Parece bastante evidente que lo suyo no es dadaísmo, porque en el rechazo global del consorcio humano no se preocupan los beat de destruir mitologías o superestructuras; no es expresionismo, porque en la absoluta desconfianza ante una realidad social no afrontan el problema de agredir la inmoralidad del ejército, la política, la guerra, la burguesía o el conformismo; no es surrealismo, porque en la negación total de la supremacía racional no se plantean el problema de sustituir la conciencia por el subconsciente; no es existencialismo, porque en la negación del concepto mismo de norma no pueden admitir los imperativos categóricos, ni siquiera los de la angustia sartreana. Para convencerse de ello, basta con pensar en la insistencia con que, en las entrevistas, los beat «gordos» han afirmado que el decenio de los 50 ha sellado con la bomba atómica el final de los tres monstruos que en estos últimos treinta años han destruido a la juventud: los tres monstruos son Freud, Marx y Einstein.
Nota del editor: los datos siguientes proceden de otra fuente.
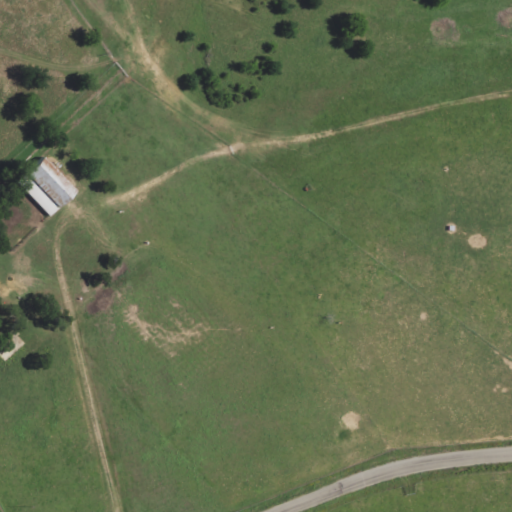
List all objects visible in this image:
building: (44, 186)
road: (67, 410)
road: (396, 471)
En consecuencia, será por fuerza necesario considerarlos según otras claves, que no sean únicamente europeas, y rastrear sobre todo en los filones más autóctonos de su tradición literaria los puntos de referencia, en el supuesto de que sean necesarios, en torno a los cuales habrá que hacer girar sus experiencias literarias. Los nombres que más a menudo recorren -y recorrían- sus discuros son los de Walt Whitman, Edgar Poe y Hart Crane; y si las biografías de estos poetas pueden haber influido en la inquietud, el nomadismo y la desaparición de los jóvenes beat (especialmente la de Hart Crane, desarraigado, alcoholizado, homosexual y suicida a los treinta y tres años), está claro que también sus versos les impresionaron por lo que de dinámico e independiente, de atormentado y metafísico, de intenso y sobreentendido hay en el trasfondo de Whitman, Poe y Crane. De los poetas vivos, aquel al que preferentemente escuchó Ginsberg fue William Carlos Williams, un viejo ex imaginista al que los críticos no cesaron nunca de reprochar su excesivo amor por las cosas y los hechos de cada día y la capacidad para descubrir las bellezas de los aspectos más escuálidos y sórdidos de la realidad cotidiana. Ginsberg se distanció mucho de él cuando escribió Aullido, pero fue el mismo Williams quien escribió el prólogo al más polémico y revelador poema de estos últimos años.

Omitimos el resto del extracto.